Our first morning mission was to get some coffee. We found a lady on the street making fresh coffee with sweet condensed milk (my new favorite) and we ordered one to share as they came in these giant bags! That’s right, I had a bagga’ Joe.
The beautiful Wat Sisaket Museum, built in 1818 (sorry there are no photos from the inside, as they’re not allowed) is one of the oldest standing temples in Vientiane. They are working on restorations of the paintings on the inside of the temple and the surrounding courtyard which contains over 2,000 Buddha figures.
The paint seen behind this Buddha figure is an example of the restorations being done here. It’s going to look striking, although I like the rustic look as well.
This is the shrine outside of Sisaket Temple. It’s definitely a beautiful example of a Laos shrine.
We tried to go to the National Museum, but it was closed and construction was happening on the main building. However, we did get to see this really cool exhibit of carvings on these tree trunks and roots. So impressive!
Near the river is Anouvong Park and inside the park with a massive statue of King Anouvong who sought to lead a revolution, but failed & ended up dying in a Thai prison. Regardless, he is see as a national hero and this statue has Anouvong facing the Mekong River & Thailand with an outstretched hand. Anouvong had ordered that Wat Sisaket be built and it was the only main Buddhist temple that wasn’t destroyed during the sacking of Vientiane. Below the statue, there are tons of small offerings to this national hero left daily.
To be honest, I’m not sure of the name of this beautiful Buddhist temple. I popped in on the way back to our hostel to just have a short, quiet moment. I love stopping by the neighborhood temples and taking the time to appreciate the opportunity I have to be right there in that moment.
On our way to dinner we stopped into this adorable bookstore. The couple who owned it was incredibly sweet and we were so happy to support their business and we each got a travel book that we enjoyed!

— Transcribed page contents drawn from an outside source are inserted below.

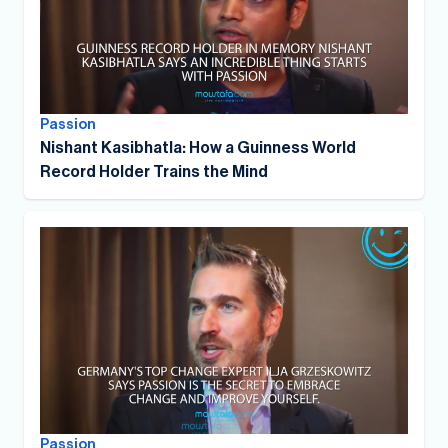
Passion
Nishant Kasibhatla: How a Guinness World
Record Holder Trains the Mind
Passion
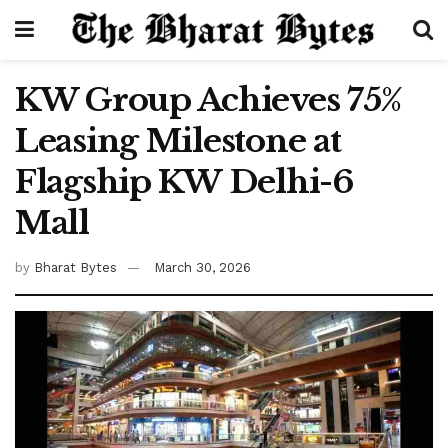
KW Group Achieves 75%
Leasing Milestone at
Flagship KW Delhi-6
Mall
by
Bharat Bytes
March 30, 2026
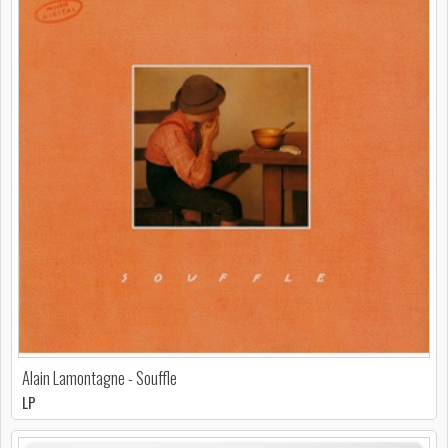
Alain Lamontagne - Souffle
LP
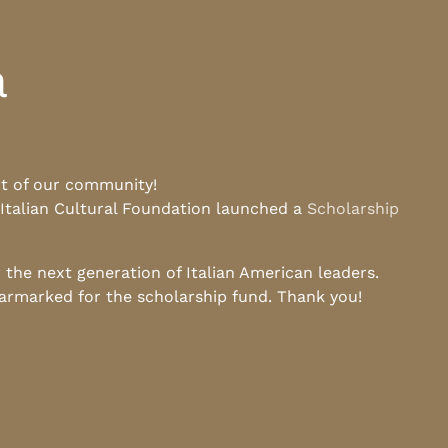
a
rt of our community!
 Italian Cultural Foundation launched a
Scholarship
he next generation of Italian American leaders.
earmarked for the scholarship fund. Thank you!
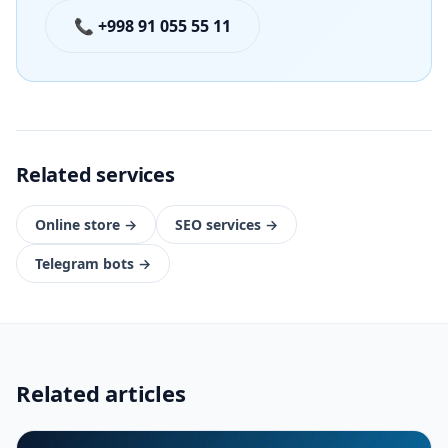
📞 +998 91 055 55 11
Related services
Online store
→
SEO services
→
Telegram bots
→
Related articles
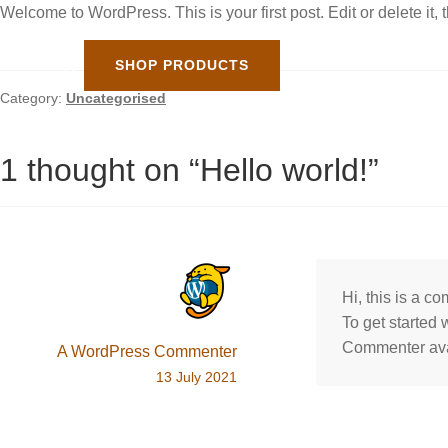
Welcome to WordPress. This is your first post. Edit or delete it, t
SHOP PRODUCTS
Category:
Uncategorised
1 thought on “
Hello world!
”
Hi, this is a c
To get started
Commenter av
A WordPress Commenter
13 July 2021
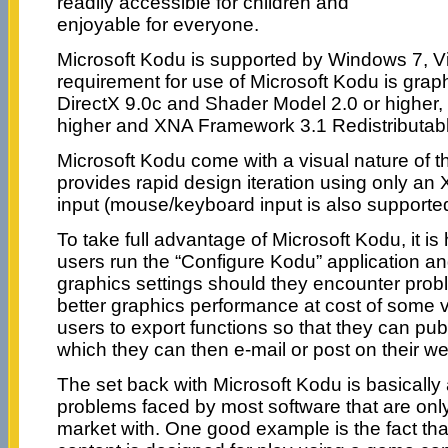
readily accessible for children and
enjoyable for everyone.
Microsoft Kodu is supported by Windows 7, V
requirement for use of Microsoft Kodu is grap
DirectX 9.0c and Shader Model 2.0 or higher
higher and XNA Framework 3.1 Redistributabl
Microsoft Kodu come with a visual nature of 
provides rapid design iteration using only an 
input (mouse/keyboard input is also supported
To take full advantage of Microsoft Kodu, it i
users run the “Configure Kodu” application a
graphics settings should they encounter probl
better graphics performance at cost of some vis
users to export functions so that they can pub
which they can then e-mail or post on their we
The set back with Microsoft Kodu is basically
problems faced by most software that are only 
market with. One good example is the fact that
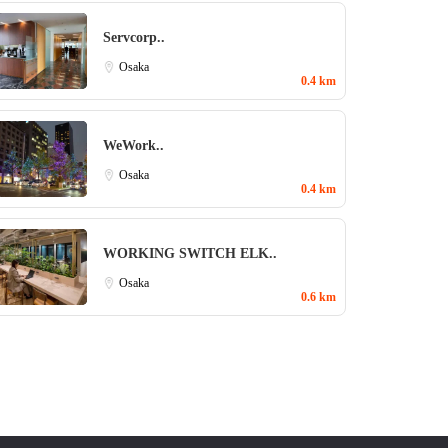
Servcorp..
Osaka
0.4 km
WeWork..
Osaka
0.4 km
WORKING SWITCH ELK..
Osaka
0.6 km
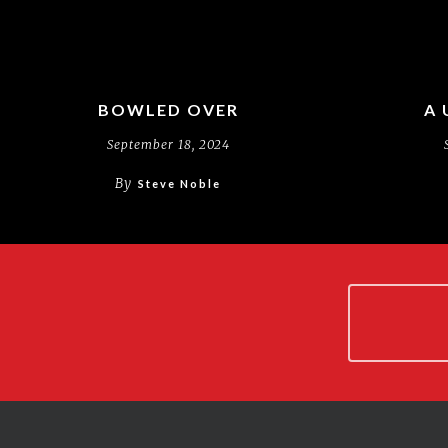
BOWLED OVER
A 
September 18, 2024
By
Steve Noble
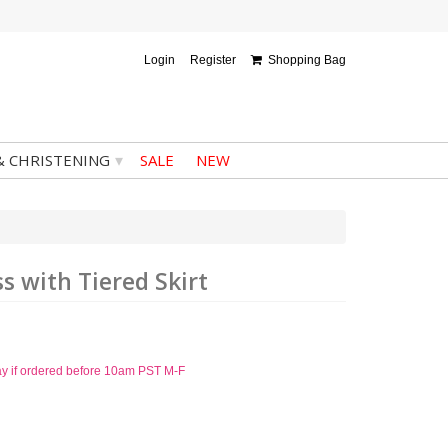
Login
Register
Shopping Bag
▾
& CHRISTENING
SALE
NEW
 with Tiered Skirt
ay if ordered before 10am PST M-F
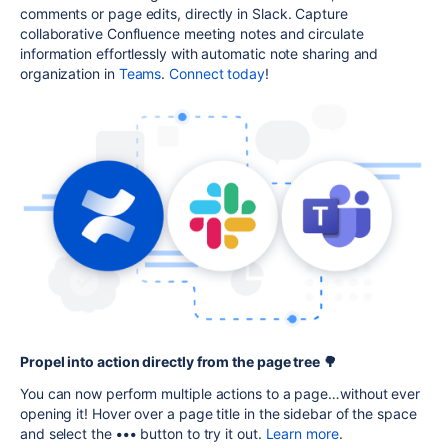
comments or page edits, directly in Slack. Capture
collaborative Confluence meeting notes and circulate
information effortlessly with automatic note sharing and
organization in
Teams
.
Connect today
!
Propel into action directly from the page tree 🌳
You can now perform multiple actions to a page…without ever
opening it! Hover over a page title in the sidebar of the space
and select the
•••
button to try it out.
Learn more
.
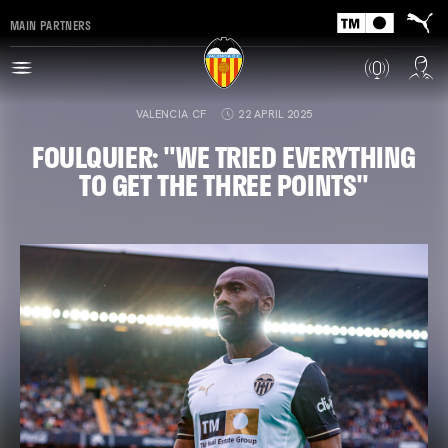
MAIN PARTNERS
VALENCIA CF
22 APRIL 2025
FOULQUIER: "WE TRIED EVERYTHING
TO GET THE THREE POINTS"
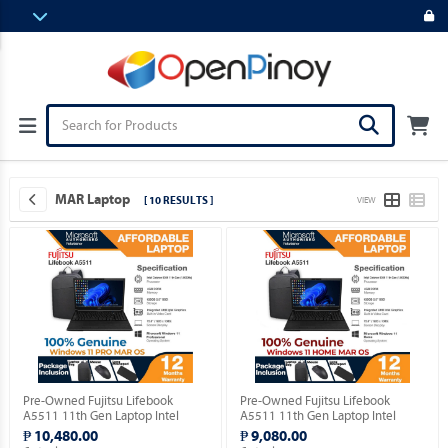
MAR Laptop
[ 10 RESULTS ]
VIEW
Pre-Owned Fujitsu Lifebook
Pre-Owned Fujitsu Lifebook
A5511 11th Gen Laptop Intel
A5511 11th Gen Laptop Intel
Celeron 6305 15.5" FHD with
Celeron 6305 15.5" FHD with
₱ 10,480.00
₱ 9,080.00
Windows 11 PRO MAR OS.
Windows 11 HOME MAR OS.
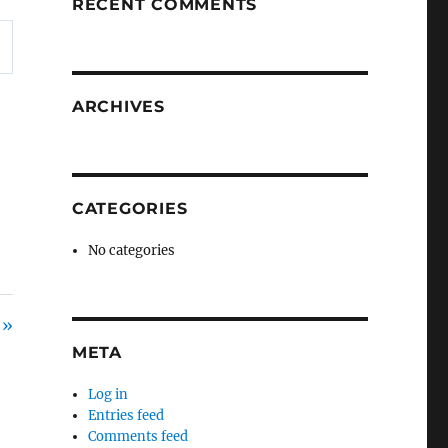
RECENT COMMENTS
ARCHIVES
CATEGORIES
No categories
 »
META
Log in
Entries feed
Comments feed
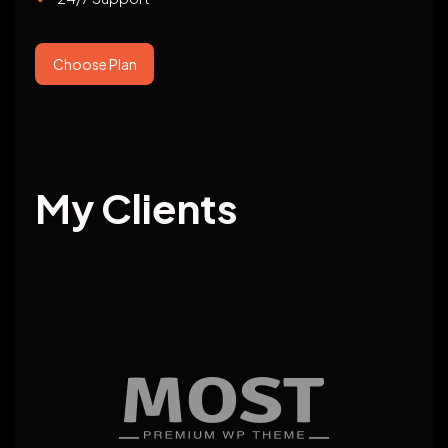
Choose Plan
My Clients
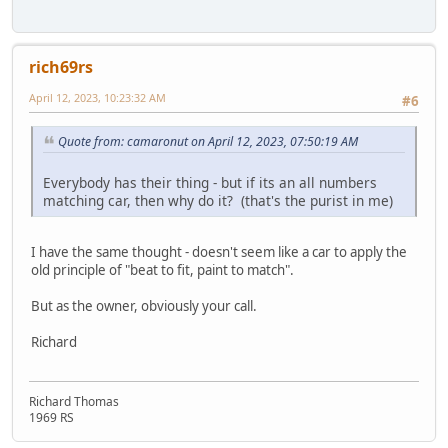
rich69rs
April 12, 2023, 10:23:32 AM
#6
Quote from: camaronut on April 12, 2023, 07:50:19 AM
Everybody has their thing - but if its an all numbers
matching car, then why do it? (that's the purist in me)
I have the same thought - doesn't seem like a car to apply the
old principle of "beat to fit, paint to match".
But as the owner, obviously your call.
Richard
Richard Thomas
1969 RS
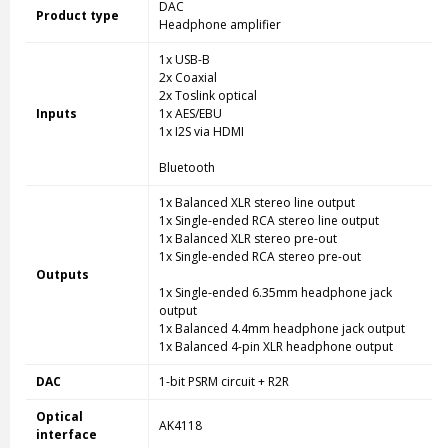
DAC
Product type
Headphone amplifier
1x USB-B
2x Coaxial
2x Toslink optical
Inputs
1x AES/EBU
1x I2S via HDMI
Bluetooth
1x Balanced XLR stereo line output
1x Single-ended RCA stereo line output
1x Balanced XLR stereo pre-out
1x Single-ended RCA stereo pre-out
Outputs
1x Single-ended 6.35mm headphone jack
output
1x Balanced 4.4mm headphone jack output
1x Balanced 4-pin XLR headphone output
DAC
1-bit PSRM circuit + R2R
Optical
AK4118
interface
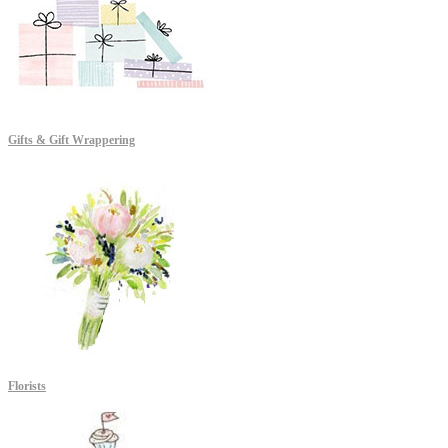
Gifts & Gift Wrappering
Florists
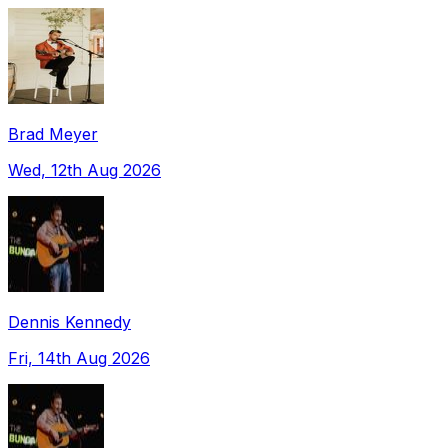
Brad Meyer
Wed, 12th Aug 2026
Dennis Kennedy
Fri, 14th Aug 2026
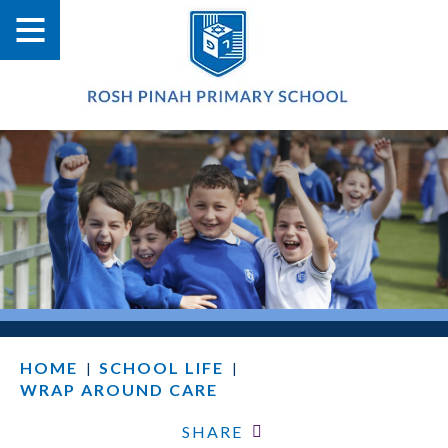
HOME
SCHOOL LIFE
|
|
WRAP AROUND CARE
SHARE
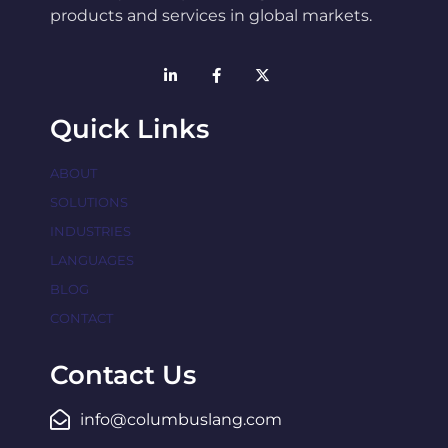
products and services in global markets.
Quick Links
ABOUT
SOLUTIONS
INDUSTRIES
LANGUAGES
BLOG
CONTACT
Contact Us
info@columbuslang.com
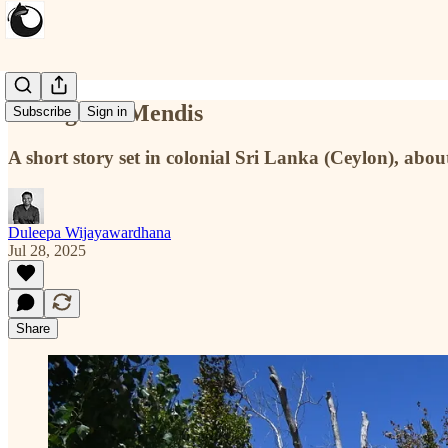
Saving Mr. Mendis
Subscribe
Sign in
A short story set in colonial Sri Lanka (Ceylon), about
Duleepa Wijayawardhana
Jul 28, 2025
Share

For dinner we went to Lao Kitchen. Stacey found this restaurant on Trip Advisor and it was the perfect spot for a nice Laotian dinner. Their menu had local cuisine, was a nicer sit-down restaurant but still reasonably priced), and the really cool part is they have this thing called “tourist-style” where the food is still very much Laos food, but a bit less intimidating.
Although Vientiane wasn’t a favorite city, we still saw interesting & unique things here. If you’re curious, definitely stop in and if you have to pass through to your next stop definitely leave time to explore Buddha Park.